Week 4. Assignment - Student Survey

As a data science intern with newly learned knowledge in skills in statistical correlation and R programming,

you will analyze the results of a survey recently given to college students. You learn that the research question

being investigated is: "Is there a significant relationship between the amount of time spent reading and the

time spent watching television?" You are also interested if there are other significant relationships that can be

discovered? The survey data is located in this StudentSurvey.csv file.

a. Examine the Survey data variables.

1. What measurement is being used for the variables?

2. Explain what effect changing the measurement being used for the variables would have on

the covariance calculation.

3. Would this be a problem?

4. Explain and provide a better alternative if needed.

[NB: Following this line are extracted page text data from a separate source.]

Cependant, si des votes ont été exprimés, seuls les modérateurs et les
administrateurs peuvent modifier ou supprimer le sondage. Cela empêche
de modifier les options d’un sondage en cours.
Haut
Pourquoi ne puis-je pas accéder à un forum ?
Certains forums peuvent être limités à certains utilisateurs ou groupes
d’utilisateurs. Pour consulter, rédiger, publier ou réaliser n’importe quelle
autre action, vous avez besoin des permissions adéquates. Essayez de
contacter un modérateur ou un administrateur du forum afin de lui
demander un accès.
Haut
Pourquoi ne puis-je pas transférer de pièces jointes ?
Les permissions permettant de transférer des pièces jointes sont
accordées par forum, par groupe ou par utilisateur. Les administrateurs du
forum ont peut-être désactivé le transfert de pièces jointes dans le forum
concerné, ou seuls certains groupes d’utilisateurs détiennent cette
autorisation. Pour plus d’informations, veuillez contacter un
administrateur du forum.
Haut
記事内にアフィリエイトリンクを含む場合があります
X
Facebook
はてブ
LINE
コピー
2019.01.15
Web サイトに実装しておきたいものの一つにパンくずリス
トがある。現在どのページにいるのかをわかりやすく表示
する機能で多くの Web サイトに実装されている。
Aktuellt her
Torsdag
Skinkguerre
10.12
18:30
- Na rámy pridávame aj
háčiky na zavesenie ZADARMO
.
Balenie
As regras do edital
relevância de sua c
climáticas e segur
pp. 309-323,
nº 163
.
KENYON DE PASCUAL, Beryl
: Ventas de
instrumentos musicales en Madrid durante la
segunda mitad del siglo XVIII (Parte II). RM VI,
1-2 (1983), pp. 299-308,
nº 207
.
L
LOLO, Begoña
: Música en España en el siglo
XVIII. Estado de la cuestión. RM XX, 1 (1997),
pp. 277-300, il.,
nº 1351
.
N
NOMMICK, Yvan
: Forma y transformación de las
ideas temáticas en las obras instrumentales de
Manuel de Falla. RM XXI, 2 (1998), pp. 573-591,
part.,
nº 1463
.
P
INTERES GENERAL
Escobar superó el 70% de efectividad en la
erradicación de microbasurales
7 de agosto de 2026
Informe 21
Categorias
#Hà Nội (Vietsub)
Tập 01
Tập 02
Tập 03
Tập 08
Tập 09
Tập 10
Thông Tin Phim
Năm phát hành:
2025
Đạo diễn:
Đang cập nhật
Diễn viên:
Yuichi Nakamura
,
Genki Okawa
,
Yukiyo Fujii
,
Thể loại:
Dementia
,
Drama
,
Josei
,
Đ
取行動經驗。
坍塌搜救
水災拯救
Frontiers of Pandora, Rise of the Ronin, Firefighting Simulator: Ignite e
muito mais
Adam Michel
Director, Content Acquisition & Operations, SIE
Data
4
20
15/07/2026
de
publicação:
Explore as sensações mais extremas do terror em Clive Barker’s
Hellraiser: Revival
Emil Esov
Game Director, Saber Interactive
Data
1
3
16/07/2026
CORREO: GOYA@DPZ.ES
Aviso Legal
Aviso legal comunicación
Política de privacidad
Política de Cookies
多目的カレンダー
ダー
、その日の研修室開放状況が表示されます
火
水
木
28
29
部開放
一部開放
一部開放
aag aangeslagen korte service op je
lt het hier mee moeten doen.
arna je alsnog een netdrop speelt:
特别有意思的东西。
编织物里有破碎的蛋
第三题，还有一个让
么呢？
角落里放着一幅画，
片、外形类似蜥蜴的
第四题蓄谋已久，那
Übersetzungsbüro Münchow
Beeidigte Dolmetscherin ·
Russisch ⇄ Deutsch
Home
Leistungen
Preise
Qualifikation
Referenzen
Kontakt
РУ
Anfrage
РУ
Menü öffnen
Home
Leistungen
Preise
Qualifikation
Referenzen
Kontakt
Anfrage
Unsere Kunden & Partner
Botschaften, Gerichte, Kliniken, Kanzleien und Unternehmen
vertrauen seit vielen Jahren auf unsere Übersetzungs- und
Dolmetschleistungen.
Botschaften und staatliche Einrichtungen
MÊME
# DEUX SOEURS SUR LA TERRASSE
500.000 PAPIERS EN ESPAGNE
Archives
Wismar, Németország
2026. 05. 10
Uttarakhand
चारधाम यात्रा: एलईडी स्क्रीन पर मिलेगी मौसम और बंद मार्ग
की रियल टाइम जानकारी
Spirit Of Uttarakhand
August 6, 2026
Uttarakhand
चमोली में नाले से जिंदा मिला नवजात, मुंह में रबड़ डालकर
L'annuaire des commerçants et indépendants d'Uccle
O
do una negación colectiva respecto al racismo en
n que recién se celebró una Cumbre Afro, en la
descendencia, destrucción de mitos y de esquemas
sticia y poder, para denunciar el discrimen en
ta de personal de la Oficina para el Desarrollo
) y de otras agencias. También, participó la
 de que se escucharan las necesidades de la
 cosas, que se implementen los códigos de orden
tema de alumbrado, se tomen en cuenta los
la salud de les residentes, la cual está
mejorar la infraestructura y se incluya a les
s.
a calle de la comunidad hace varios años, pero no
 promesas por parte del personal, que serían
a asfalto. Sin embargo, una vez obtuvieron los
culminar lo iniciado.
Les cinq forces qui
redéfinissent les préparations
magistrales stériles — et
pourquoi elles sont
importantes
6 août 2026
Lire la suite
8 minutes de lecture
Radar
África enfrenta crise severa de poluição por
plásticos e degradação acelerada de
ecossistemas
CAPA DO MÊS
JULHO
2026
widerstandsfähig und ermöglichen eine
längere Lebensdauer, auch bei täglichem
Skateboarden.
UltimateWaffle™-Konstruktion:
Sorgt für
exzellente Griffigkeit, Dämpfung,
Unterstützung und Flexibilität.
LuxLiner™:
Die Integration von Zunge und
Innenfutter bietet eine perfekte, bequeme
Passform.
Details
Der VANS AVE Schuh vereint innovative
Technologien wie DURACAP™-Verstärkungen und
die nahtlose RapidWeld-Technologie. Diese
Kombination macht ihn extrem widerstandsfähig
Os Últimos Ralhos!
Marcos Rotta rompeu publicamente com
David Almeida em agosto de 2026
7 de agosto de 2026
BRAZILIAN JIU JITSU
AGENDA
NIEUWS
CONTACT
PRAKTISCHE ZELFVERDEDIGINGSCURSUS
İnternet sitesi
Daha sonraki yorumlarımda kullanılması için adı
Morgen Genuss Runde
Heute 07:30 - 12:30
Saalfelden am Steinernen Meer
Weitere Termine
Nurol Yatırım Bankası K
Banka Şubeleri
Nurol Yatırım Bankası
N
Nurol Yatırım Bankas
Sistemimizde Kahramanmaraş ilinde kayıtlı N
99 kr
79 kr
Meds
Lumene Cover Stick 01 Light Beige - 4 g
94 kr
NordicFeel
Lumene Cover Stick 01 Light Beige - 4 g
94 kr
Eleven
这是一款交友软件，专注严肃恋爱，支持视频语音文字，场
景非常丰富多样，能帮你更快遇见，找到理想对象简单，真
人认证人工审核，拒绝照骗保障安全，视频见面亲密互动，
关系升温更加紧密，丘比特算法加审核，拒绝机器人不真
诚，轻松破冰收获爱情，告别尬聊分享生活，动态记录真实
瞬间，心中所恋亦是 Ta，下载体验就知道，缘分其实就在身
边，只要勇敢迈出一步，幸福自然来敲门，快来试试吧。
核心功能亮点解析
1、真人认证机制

b. Choose the type of correlation test to perform:

1. Explain why you chose this test, m

2. Make a prediction if the test yields a positive or negative correlation?

c. Perform a correlation analysis of:

1. All variables

2. A single correlation between two a pair of the variables

3. Repeat your correlation test in step 2 but set the confidence interval at 99%

4. Describe what the calculations in the correlation matrix suggest about the relationship

between the variables. Be specific with your explanation.

d. Calculate the correlation coefficient and the coefficient of determination, describe what you

conclude about the results.

e. Based on your analysis can you say that watching more TV caused students to read less? Explain.

f. Pick three variables and perform a partial correlation, documenting which variable you are

"controlling". Explain how this changes your interpretation and explanation of the results.

Include all of your answers in a R Markdown report. Refer to the example template presented as a guide.